The way that I sold this up the command chain was I then said well it's a steep learning curve for these types of tools. If you have to learn eight or twelve tools versus one tool, not only is your job going to be easier, but you can sell it up the chain for less man hours to get efficient. That was one of the tips that I'd give to customers who are looking at the product is the learning curve is much less due to the fact that you're learning one tool to cover X amount of things you've got to do compared to eight or twelve.
Disclosure: I am a real user, and this review is based on my own experience and opinions.
While I agree with your assessment of UIM (it is a leader in the NW monitoring space), I would urge you to compare these tools to vendor offerings. This company is less of an innovator and much more of an acquirer (Spectrum & NetQoS rocked, still do).

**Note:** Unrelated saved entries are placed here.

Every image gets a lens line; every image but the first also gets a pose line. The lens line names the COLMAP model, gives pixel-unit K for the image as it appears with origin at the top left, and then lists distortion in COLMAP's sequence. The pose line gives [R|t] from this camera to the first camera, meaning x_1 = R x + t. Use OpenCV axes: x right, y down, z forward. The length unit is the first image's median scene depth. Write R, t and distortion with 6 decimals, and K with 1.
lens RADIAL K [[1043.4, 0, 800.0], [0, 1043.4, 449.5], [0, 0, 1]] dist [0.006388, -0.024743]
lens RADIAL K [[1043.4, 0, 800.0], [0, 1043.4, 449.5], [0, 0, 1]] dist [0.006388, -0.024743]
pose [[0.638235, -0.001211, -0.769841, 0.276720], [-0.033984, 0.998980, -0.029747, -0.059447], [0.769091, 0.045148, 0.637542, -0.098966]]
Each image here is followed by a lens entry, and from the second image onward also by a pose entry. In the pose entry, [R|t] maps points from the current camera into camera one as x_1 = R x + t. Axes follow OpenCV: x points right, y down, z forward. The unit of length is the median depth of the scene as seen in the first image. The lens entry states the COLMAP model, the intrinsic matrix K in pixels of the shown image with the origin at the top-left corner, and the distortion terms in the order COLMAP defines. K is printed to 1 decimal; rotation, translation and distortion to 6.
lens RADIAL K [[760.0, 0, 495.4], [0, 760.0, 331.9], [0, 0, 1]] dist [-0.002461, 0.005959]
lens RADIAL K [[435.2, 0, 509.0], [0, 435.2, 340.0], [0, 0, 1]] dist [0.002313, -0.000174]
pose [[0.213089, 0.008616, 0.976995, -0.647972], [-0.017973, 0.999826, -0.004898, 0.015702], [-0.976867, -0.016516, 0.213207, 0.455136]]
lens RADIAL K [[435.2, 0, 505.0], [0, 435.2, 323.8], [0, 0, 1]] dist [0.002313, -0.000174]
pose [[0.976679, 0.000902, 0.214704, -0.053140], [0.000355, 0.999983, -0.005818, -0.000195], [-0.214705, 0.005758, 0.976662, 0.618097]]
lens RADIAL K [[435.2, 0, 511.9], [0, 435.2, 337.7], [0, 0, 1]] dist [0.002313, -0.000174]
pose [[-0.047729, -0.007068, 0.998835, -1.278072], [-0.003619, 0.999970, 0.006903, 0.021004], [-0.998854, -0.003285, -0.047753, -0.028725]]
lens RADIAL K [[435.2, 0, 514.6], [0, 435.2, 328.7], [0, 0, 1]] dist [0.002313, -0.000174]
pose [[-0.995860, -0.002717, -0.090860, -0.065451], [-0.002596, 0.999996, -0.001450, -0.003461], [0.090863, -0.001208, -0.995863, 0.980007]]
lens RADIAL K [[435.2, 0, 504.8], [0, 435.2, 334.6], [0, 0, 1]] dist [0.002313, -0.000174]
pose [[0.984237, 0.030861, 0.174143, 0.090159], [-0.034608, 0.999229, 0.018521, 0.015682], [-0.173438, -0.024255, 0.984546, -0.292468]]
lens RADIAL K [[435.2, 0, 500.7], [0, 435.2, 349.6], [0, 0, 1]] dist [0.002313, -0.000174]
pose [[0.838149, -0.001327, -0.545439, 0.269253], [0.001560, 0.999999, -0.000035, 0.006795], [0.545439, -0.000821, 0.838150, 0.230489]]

If this is your first exposure to centralized dashboards and top-level manager-of-manager approaches, you will likely find other companies offering more innovative approaches.
Your point on Human vs. Product resonates with my experience too. Take a look at some of the free and open source software (FOSS) offerings out there, if you feel your team can make the difference. You may find there is no need to pay out for licensing and maint of commercial of the shelf (COTS) solutions.
Opinions I express here are based solely on my own experience and do not reflect in anyway leanings of my employer.